• WHAT TO PRODUCE: Please answer from the feature selection article below: what do filter methods not remove?

• EXCERPT:
Introduction to Feature Attributes in Machine Learning-I

Marvel at the Extravaganza of Enigmatic Empirical Engines!!

2022-12-13 2260 words 11 minutes

Contents

Introduction

In machine learning and statistics, feature selection, also known as variable selection, attribute selection or variable subset selection, is the process of selecting a subset of relevant features (variables, predictors) for use in model construction.

Feature Selection is a technique in which we want to decrease the number of features keeping the performance of our model same (or increasing it). It is a common perception in ML community that garbage in garbage out, so if we input noise in out model then our model is gonna return dubious outputs. So we want to create a minimal feature set from our existing feature set.

First we calculate the collinearity between a single feature and target variable (should be maximum) and we use different filter methods to calculate these collinearity:

Notation

$x^{(i)}$ denotes the input variables , and $y^{(i)}$ denotes the output or target variable that we’re trying to predict, where the superscript $“(i)”$ denotes the $i^{th}$ training sample.
- Note that the superscript “(i)” in the notation is simply an index into the training set, and has nothing to do with exponentiation.
A pair $(x^{(i)},y^{(i)})$ denotes a single training example.
$x^{(i)} \in \mathbb{R}^n$, i.e., $x^{(i)}$ is $n$ dimensional, while $y^{(i)} \in \mathcal{C}$.
$x^{(i)}_j$ represents the $j^{th}$ feature of the $i^{th}$ training sample.
$m$ denotes the number of training examples.
$n$ denotes the number of features.

The entire training data is denoted as $\mathcal{D} = \lbrace ({x}^{(1)},y^{(1)}), \cdots, ({x}^{(m)},y^{(m)}) \rbrace \subseteq \mathbb{R}^n \times \mathcal{C}$. The data points $(\mathbf{x}_i,y_i)$ are drawn from some (unknown) distribution $P(X,Y)$. Ultimately we would like to learn a function $h$ such that for a new pair $(\mathbf{x},y)∼P$, we have $h\mathbf{(x)}=y$ with high probability (or $h(\mathbf{x})≈y$). We will get to this later. For now let us go through some examples of $X$ and $Y$.


Binary Classification	$\mathcal{C} = \lbrace 0,1 \rbrace$ or $\mathcal{C} = \lbrace -1,+1 \rbrace$	Eg. spam filtering. An email is either spam (+1), or not (−1).
Multi-class Classification	$\mathcal{C} = \lbrace 1,2, \cdots, K \rbrace (K \geq 2)$	Eg. face classification. A person can be exactly one of $K$ identities (e.g., 1=“Barack Obama”, 2=“George W. Bush”, etc.).
Regression	$\mathcal{C} = \mathbb{R}$	Eg. predict future temperature or the height of a person.

$$X = \begin{bmatrix} x_1^{(1)} & x_2^{(1)} & \dots & x_n^{(1)} \\ x_1^{(2)} & x_2^{(2)} & \dots & x_n^{(2)} \\ \vdots & \dots & \ddots & \vdots \\ x_1^{(m)} & \dots & \dots & x_n^{(m)} \end{bmatrix}, Y= \begin{bmatrix} y^{(1)} \\ y^{(2)} \\ \vdots \\ y^{(m)} \end{bmatrix}$$

Filter Methods

In terms of computation, they are very fast and inexpensive and are very good for removing duplicated, correlated, redundant features but these methods do not remove multicollinearity. Selection of feature is evaluated individually which can sometimes help when features are in isolation (don’t have a dependency on other features) but will lag when a combination of features can lead to increase in the overall performance of the model. The list of different filter methods that can be used are classified below:

We will discuss the important methods below:

Analysis Of Variance (ANOVA)

• EXTRACTED RECORDS:
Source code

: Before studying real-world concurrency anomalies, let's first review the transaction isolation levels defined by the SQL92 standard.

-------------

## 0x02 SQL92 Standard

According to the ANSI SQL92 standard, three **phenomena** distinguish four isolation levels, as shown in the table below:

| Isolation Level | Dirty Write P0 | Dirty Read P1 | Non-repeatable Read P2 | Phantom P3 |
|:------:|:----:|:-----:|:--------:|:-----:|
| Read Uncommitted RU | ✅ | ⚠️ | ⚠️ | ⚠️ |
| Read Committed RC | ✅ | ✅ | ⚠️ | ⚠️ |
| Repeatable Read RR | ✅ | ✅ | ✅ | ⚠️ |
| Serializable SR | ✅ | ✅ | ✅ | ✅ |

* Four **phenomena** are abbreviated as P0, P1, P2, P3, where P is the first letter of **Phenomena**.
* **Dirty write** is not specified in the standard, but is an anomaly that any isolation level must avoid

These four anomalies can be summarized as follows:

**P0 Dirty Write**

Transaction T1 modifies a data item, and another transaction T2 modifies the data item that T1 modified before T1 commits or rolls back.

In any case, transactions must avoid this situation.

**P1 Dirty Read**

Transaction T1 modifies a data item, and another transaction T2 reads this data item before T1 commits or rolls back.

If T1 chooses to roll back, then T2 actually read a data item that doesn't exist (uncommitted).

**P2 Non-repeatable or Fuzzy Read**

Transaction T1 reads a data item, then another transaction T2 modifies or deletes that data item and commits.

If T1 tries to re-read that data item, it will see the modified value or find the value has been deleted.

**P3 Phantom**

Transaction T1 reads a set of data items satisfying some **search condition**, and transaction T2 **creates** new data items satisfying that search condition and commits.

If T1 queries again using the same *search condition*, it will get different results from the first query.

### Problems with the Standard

• SOLUTION TO THE PROBLEM: Multicollinearity.